Le texte argumentatif cherche à emporter l’adhésion du destinataire pour qu’il adopte la position du locuteur; cependant, il y a plusieurs façons de mener cette tâche à bien: on peut démontrer le bien-fondé de la thèse que l’on défend, convaincre son interlocuteur que c’est la thèse la plus probante, ou l’en persuader.
Démontrer
Il me paraît démontré que les bêtes ne peuvent être de simples machines; voici ma preuve. Dieu leur a fait précisément les mêmes organes de sentiment que les nôtres; donc, s’ils ne sentent point, Dieu a fait un ouvrage inutile; or Dieu, de votre aveu même, ne fait rien en vain; donc il n’a point fabriqué tant d’organes de sentiment pour qu’il n’y eût point de sentiment; donc les bêtes ne sont point de pures machines.
(Voltaire, Lettres philosophiques, 1734)
- Lorsqu’on démontre une thèse, on en prouve la véracité par des éléments irréfutables. La démonstration est ainsi rationnelle et logique; ses conclusions sont normalement indiscutables. Aussi démontrer ne nécessite-t-il pas d’interlocuteur: la vérité de ce que l’on démontre n’a pas besoin d’être accréditée par autrui.
- Un texte argumentatif qui cherche à démontrer est reconnaissable à:
• son apparence généralement objective: le locuteur s’efface, parce qu’il expose une vérité qui a force de loi;
• son raisonnement logique, dont la cohérence est explicite; ici, Voltaire emploie une forme de syllogisme;
• ses nombreux mots de liaison, qui marquent la progression de la démonstration.
Convaincre
C’est une dangereuse invention que celle de la torture, et il me semble que c’est une épreuve de force, plutôt qu’une épreuve de vérité. Ainsi celui qui peut la supporter cache la vérité, comme celui qui n’en est pas capable. En effet, pourquoi la douleur me ferait-elle avouer mes fautes, plus qu’elle ne me contraindrait à dire ce qui n’existe pas?
(Michel de Montaigne, Essais, 1580-1588)
- Lorsque l’on convainc quelqu’un du bien-fondé d’une thèse, on l’amène à reconnaître rationnellement que l’opinion que l’on défend est vraie ; la différence avec la démonstration est que la thèse n’est pas irréfutable, et qu’il est toujours possible de défendre la thèse adverse. Aussi convaincre nécessite-t-il un interlocuteur.

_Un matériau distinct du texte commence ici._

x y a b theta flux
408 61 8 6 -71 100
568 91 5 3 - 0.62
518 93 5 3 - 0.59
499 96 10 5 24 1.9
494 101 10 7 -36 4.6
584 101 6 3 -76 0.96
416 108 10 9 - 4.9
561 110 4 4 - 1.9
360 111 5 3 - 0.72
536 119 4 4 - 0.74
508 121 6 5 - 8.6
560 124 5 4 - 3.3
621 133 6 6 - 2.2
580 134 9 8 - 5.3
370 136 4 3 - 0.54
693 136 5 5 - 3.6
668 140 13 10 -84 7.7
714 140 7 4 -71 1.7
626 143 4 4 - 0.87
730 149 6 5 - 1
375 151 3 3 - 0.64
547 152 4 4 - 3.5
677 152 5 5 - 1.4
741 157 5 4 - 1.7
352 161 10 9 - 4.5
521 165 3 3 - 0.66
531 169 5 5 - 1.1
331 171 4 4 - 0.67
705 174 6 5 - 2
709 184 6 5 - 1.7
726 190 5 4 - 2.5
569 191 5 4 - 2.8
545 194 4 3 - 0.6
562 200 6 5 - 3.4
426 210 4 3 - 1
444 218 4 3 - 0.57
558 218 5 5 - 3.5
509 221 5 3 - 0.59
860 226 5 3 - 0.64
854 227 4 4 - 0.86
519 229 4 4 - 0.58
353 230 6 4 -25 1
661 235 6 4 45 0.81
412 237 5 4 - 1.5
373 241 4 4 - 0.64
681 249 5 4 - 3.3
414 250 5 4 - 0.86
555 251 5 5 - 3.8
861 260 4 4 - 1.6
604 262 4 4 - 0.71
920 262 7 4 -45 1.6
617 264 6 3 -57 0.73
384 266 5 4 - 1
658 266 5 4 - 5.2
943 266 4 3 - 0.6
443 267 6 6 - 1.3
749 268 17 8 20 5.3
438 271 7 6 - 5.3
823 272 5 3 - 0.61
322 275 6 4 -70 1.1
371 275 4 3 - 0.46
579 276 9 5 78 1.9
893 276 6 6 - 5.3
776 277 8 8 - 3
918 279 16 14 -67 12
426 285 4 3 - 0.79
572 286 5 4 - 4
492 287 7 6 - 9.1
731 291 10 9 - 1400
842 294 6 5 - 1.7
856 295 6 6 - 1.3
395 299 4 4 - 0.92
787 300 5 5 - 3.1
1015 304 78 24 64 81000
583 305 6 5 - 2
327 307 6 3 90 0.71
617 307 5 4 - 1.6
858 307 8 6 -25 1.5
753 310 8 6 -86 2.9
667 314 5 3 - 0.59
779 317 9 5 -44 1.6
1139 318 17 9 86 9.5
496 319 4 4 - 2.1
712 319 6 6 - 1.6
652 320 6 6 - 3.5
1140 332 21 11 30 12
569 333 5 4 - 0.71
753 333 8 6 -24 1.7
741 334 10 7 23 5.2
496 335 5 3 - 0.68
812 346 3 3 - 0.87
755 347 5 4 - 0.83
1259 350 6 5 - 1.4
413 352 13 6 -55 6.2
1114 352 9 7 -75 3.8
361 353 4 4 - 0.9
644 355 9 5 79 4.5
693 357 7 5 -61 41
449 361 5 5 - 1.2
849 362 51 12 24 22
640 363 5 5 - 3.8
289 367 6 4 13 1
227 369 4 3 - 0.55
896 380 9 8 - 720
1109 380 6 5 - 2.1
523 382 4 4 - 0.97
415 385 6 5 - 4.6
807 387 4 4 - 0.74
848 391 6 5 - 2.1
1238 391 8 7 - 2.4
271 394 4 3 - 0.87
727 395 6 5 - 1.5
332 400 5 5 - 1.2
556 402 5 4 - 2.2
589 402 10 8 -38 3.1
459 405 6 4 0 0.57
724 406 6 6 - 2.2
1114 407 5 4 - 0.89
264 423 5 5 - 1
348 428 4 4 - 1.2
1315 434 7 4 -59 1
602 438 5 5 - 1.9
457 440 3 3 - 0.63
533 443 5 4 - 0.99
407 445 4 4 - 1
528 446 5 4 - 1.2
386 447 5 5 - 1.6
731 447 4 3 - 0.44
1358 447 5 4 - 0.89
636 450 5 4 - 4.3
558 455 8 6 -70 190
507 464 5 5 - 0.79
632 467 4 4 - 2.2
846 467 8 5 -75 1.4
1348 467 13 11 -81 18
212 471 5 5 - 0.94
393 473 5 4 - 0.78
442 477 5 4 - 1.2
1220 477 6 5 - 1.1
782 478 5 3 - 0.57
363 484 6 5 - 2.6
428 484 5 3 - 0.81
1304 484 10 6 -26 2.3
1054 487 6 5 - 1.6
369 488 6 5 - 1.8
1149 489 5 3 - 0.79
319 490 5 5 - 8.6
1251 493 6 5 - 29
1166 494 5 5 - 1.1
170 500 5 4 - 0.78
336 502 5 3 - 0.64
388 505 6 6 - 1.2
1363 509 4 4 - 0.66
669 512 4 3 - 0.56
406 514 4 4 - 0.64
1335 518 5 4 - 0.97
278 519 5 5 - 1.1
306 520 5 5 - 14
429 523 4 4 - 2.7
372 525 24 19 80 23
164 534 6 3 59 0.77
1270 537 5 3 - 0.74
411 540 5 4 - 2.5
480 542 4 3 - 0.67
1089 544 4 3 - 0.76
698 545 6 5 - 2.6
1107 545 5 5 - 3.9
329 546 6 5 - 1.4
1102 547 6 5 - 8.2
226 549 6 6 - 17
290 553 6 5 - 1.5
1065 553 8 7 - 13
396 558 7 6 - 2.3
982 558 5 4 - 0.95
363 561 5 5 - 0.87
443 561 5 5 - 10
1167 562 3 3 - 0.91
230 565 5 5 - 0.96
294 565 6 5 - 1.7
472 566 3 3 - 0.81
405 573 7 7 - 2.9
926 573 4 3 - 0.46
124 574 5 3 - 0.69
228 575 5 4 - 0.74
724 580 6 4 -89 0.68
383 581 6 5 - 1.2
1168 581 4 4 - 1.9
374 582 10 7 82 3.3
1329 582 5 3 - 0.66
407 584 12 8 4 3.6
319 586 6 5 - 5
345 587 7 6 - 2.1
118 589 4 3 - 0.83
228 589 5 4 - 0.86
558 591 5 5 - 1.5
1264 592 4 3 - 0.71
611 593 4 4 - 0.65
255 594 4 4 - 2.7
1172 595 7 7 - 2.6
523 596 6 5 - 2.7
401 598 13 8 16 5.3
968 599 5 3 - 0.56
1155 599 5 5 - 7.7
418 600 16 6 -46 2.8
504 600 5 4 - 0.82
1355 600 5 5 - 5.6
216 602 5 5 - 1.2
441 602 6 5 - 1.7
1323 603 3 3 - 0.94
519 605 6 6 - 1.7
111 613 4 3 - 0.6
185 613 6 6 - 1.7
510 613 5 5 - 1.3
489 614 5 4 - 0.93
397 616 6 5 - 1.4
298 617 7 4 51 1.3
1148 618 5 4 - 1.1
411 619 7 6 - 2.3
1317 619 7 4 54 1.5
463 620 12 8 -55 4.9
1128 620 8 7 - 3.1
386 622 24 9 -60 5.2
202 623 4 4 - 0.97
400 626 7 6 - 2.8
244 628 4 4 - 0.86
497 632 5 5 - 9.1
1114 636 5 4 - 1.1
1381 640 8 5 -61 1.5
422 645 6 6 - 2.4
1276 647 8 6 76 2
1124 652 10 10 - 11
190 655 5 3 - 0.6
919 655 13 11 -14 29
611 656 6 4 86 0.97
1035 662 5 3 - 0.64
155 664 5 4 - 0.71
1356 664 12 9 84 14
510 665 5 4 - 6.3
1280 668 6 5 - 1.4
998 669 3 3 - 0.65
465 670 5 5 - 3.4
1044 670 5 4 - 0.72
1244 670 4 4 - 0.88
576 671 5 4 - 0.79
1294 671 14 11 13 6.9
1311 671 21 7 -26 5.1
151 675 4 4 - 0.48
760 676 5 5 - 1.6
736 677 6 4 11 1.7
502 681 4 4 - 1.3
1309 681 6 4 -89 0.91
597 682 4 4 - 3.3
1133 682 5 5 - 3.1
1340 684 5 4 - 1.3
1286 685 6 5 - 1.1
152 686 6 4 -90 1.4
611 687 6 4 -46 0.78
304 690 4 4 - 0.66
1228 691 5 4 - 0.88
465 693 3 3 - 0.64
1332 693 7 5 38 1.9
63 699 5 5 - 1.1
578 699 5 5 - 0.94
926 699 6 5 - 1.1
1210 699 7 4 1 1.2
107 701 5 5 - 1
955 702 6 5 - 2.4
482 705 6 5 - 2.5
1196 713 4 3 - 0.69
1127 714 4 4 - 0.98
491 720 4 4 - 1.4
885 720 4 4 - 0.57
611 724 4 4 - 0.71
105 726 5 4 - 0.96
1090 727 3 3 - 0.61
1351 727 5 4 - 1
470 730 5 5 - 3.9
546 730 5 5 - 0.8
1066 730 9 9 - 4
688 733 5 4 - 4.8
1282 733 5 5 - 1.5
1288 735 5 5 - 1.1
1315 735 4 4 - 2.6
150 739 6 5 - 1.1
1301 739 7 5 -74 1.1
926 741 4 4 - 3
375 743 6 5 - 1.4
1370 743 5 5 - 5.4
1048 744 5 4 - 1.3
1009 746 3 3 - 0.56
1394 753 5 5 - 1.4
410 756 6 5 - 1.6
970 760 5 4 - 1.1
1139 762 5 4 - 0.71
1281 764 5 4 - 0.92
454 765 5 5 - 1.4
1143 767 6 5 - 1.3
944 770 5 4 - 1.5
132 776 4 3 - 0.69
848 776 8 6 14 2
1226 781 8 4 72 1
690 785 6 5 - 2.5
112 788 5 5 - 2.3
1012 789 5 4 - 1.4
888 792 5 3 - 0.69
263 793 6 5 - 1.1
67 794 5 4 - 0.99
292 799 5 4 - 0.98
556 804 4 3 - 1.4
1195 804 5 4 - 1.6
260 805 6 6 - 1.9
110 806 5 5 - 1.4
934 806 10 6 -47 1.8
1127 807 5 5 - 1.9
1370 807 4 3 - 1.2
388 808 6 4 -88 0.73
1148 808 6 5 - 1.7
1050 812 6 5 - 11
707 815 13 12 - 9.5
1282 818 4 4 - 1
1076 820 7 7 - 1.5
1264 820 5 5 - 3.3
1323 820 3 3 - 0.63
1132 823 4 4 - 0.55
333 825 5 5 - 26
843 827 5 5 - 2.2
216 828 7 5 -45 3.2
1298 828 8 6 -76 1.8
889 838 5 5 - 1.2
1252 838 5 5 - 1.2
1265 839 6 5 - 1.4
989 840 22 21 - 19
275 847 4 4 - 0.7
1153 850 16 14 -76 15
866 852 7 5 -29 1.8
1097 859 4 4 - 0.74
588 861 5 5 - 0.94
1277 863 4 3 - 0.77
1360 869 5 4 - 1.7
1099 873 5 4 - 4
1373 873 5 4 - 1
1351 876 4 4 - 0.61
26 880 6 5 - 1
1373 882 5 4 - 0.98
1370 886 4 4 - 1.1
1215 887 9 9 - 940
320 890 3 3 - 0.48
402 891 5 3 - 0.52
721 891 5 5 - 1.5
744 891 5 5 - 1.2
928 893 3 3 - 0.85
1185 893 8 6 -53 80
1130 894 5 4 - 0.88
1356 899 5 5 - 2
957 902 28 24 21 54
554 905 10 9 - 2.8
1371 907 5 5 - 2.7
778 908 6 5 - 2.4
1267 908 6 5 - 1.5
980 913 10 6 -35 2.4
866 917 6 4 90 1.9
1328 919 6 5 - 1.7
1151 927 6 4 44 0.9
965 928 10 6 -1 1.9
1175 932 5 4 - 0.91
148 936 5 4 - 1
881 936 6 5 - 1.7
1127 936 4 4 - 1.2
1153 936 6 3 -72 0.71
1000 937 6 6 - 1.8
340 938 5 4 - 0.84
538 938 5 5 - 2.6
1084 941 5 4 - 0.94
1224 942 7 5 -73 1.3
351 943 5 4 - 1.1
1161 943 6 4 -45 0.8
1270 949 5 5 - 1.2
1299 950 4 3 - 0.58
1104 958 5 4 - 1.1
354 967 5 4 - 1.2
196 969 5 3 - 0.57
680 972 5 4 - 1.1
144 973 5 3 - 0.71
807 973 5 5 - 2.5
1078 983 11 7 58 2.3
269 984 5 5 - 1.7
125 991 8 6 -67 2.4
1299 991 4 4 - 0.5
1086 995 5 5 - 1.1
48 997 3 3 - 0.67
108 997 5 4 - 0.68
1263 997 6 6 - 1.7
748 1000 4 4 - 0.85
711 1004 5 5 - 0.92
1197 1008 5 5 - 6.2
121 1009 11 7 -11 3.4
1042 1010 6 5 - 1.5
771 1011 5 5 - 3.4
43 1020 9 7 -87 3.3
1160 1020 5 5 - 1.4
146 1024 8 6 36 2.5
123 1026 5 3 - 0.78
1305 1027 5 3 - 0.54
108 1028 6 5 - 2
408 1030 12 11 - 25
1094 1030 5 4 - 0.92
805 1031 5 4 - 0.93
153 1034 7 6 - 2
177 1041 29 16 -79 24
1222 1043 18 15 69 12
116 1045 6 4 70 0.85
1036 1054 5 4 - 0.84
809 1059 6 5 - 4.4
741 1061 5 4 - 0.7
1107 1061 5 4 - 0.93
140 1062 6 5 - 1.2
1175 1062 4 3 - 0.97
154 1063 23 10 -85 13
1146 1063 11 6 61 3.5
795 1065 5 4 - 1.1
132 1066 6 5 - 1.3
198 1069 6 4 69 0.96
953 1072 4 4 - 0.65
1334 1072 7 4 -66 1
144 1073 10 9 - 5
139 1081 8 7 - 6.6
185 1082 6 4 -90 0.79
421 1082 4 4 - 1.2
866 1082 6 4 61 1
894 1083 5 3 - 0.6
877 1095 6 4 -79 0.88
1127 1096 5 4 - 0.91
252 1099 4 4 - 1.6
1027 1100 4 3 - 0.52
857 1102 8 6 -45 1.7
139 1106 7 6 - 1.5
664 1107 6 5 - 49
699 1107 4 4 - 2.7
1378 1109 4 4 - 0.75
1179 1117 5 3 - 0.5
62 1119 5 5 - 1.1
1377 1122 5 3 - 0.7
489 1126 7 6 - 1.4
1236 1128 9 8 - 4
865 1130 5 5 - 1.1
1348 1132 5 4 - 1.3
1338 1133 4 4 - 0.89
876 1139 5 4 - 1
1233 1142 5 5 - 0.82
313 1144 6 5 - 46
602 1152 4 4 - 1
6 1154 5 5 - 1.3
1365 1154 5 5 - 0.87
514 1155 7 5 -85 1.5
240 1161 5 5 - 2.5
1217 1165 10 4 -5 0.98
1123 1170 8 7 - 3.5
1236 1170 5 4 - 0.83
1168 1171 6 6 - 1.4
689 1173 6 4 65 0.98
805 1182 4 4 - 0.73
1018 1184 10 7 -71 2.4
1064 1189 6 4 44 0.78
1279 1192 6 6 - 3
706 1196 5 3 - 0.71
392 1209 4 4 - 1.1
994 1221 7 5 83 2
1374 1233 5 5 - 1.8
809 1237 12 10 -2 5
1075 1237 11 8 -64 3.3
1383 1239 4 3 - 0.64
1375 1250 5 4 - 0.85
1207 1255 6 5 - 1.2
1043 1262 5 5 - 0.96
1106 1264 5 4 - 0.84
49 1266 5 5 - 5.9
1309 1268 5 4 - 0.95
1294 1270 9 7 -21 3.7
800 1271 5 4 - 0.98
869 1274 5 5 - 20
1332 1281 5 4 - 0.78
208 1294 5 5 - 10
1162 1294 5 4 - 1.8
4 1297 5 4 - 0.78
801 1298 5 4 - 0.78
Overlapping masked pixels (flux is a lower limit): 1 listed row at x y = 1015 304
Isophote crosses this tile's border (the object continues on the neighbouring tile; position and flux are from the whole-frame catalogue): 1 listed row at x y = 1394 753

- Un texte argumentatif qui cherche à convaincre est reconnaissable à :
• la présence d’arguments et d’exemples à l’appui de la thèse;
• l’emploi de raisonnements logiques, déductifs ou inductifs, qui s’appuient sur des mots de liaison (« ainsi », « en effet ») ;
• la prise en compte de la thèse adverse, que l’on cherche à réfuter. Ici, Montaigne s’oppose explicitement à ceux qui défendent la torture comme moyen de forcer les accusés à avouer leur culpabilité.
Persuader
Nous venons, écrivains, peintres, sculpteurs, architectes, amateurs passionnés de la beauté jusqu’ici intacte de Paris, protester de toutes nos forces, de toute notre indignation, au nom du goût français méconnu, au nom de l’art et de l’histoire français menacés, contre l’érection, en plein coeur de notre capitale, de l’inutile et monstrueuse Tour Eiffel, que la malignité publique, souvent empreinte de bon sens et d’esprit de justice, a déjà baptisée du nom de « Tour de Babel ».
(« Les Artistes contre la Tour Eiffel »,
Le Temps, 14 février 1887)
- Lorsqu’on persuade quelqu’un du bien-fondé d’une thèse, on l’amène à reconnaître sentimentalement que l’opinion que l’on défend est vraie; la persuasion ne s’appuie donc pas sur des arguments logiques, mais fait appel à l’émotion du destinataire.
- Un texte argumentatif qui cherche à persuader est reconnaissable à :
• la volonté d’impliquer le destinataire, soit par les moyens énonciatifs traditionnels (apostrophe, interrogations…), soit par le recours à l’émotion (registres pathétique ou comique par exemple);
• l’usage de nombreux procédés et figures de style, pour séduire le destinataire par un discours attrayant;
• l’absence de véritable argument, auquel se substituent des jugements subjectifs; ici, les « artistes » critiquent la Tour Eiffel et dénoncent sa laideur, mais ne donnent pas d’argument logique contre sa construction.